::: Records supplied :::
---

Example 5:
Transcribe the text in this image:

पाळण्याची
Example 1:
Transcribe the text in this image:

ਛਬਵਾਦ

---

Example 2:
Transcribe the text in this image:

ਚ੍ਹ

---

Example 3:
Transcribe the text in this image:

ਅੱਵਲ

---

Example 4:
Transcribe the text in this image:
:::
Within the entries above, find each line where "Example" appears; copy every one.

Example 5:
Example 1:
Example 2:
Example 3:
Example 4:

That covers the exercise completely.